*ASSIGNMENT:*
Work through the entries below and report how many lines include "acestui". The number alone is the answer.

*MATERIAL FOR THE TASK:*

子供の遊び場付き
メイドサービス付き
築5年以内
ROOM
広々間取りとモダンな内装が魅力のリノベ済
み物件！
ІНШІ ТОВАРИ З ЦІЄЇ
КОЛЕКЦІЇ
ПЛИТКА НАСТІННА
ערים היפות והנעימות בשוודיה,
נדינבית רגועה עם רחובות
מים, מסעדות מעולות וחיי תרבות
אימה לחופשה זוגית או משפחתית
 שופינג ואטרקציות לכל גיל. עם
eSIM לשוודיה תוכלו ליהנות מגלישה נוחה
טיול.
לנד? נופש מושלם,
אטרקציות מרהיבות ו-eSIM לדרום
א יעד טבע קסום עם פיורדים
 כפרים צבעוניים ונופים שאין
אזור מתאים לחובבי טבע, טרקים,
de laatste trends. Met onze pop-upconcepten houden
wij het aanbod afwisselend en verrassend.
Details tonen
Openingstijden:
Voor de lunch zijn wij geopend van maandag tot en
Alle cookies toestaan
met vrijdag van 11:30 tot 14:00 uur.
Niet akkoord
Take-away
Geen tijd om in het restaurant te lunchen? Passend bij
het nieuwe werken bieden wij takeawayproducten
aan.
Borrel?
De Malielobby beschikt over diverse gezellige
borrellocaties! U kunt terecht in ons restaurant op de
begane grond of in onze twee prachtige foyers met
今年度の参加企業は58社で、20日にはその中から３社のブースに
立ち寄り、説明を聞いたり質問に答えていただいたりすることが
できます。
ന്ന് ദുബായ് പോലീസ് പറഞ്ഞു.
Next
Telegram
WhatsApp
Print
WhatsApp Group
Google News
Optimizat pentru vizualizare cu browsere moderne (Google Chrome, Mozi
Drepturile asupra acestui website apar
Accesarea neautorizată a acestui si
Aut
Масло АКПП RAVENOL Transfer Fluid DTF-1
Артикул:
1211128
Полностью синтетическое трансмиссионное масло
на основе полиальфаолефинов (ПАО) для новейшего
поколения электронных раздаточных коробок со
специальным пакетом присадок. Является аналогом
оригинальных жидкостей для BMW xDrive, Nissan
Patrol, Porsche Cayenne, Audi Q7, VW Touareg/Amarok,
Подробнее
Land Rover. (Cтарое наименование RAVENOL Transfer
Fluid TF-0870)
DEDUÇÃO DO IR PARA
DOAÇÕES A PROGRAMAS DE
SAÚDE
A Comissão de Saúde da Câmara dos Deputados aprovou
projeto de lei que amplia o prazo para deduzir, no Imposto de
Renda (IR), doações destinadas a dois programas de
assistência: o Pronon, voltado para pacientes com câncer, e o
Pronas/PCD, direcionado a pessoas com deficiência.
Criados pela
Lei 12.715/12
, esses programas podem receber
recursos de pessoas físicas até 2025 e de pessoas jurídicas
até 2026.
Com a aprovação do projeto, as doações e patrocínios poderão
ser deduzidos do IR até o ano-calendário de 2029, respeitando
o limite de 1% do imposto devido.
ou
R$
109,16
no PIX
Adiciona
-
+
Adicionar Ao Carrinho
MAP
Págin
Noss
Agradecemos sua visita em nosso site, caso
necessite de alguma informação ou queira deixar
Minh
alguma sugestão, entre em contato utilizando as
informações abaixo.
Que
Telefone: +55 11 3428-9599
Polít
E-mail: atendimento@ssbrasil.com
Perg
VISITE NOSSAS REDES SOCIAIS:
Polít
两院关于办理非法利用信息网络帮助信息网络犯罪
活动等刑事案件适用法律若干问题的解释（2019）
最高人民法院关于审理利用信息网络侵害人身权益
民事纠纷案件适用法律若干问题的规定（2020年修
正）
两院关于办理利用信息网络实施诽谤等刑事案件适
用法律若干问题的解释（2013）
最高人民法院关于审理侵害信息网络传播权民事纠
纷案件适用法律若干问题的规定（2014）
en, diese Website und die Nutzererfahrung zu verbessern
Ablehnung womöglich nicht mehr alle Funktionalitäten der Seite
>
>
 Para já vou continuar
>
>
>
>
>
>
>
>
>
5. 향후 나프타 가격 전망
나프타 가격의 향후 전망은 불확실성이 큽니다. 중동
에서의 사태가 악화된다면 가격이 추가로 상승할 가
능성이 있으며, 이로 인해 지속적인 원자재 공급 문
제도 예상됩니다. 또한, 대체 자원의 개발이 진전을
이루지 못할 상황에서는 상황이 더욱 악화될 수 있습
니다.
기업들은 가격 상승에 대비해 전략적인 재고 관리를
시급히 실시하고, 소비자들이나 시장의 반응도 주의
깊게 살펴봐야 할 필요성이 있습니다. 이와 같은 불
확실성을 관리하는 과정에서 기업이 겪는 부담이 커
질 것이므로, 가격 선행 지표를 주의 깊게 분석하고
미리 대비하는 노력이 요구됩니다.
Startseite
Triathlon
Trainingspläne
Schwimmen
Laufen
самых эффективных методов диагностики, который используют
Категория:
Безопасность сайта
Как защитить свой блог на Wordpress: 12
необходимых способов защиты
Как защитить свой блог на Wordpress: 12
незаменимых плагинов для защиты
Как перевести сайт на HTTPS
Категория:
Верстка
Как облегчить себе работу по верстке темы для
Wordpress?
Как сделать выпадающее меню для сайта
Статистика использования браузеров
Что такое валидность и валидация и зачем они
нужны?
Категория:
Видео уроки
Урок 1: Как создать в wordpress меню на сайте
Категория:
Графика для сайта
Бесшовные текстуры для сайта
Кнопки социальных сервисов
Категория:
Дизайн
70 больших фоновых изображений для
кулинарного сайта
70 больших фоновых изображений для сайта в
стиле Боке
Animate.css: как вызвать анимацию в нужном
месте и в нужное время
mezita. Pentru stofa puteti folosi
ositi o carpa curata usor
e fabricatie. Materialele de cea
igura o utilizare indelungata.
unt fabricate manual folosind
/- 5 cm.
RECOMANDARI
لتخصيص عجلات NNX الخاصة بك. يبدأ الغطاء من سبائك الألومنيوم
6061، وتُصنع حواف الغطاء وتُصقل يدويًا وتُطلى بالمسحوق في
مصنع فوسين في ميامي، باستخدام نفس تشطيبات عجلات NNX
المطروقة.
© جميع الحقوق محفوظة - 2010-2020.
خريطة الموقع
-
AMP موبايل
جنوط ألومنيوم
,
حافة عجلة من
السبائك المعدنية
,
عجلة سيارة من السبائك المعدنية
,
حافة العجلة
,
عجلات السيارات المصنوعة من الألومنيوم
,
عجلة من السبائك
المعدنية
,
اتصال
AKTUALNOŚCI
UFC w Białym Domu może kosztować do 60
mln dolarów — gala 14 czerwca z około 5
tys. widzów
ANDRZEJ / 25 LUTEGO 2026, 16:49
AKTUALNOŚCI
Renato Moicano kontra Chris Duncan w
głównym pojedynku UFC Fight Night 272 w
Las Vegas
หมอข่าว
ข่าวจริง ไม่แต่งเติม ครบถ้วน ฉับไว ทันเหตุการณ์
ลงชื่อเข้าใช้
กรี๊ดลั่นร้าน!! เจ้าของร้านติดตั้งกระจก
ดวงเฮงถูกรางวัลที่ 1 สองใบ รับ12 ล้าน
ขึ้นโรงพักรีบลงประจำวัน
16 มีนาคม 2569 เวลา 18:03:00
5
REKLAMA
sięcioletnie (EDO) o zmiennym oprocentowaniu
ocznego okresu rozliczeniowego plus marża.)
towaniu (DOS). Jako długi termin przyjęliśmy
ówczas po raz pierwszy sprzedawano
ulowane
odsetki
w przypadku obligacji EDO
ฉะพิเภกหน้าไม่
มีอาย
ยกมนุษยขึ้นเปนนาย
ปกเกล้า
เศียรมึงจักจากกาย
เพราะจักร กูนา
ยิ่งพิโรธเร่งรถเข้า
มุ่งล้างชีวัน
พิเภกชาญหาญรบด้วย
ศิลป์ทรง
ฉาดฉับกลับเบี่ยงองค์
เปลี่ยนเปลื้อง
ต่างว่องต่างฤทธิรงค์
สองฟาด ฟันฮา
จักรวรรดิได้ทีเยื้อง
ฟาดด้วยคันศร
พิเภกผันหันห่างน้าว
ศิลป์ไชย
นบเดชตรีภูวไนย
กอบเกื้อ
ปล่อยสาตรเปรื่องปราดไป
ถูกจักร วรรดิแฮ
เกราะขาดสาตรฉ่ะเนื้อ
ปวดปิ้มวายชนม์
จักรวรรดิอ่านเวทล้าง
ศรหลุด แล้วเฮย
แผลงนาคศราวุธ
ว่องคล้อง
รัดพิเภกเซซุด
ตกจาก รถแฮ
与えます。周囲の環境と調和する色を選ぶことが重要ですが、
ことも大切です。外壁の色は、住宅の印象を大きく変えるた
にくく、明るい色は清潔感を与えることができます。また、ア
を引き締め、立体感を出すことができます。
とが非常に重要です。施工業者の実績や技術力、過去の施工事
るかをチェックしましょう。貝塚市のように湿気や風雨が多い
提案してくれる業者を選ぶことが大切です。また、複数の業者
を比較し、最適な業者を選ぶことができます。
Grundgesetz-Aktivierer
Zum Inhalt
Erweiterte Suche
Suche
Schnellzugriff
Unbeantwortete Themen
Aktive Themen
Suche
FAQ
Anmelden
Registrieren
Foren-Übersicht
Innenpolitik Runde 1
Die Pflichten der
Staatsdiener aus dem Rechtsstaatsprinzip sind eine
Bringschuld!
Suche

*PROBLEM SOLUTION:*
2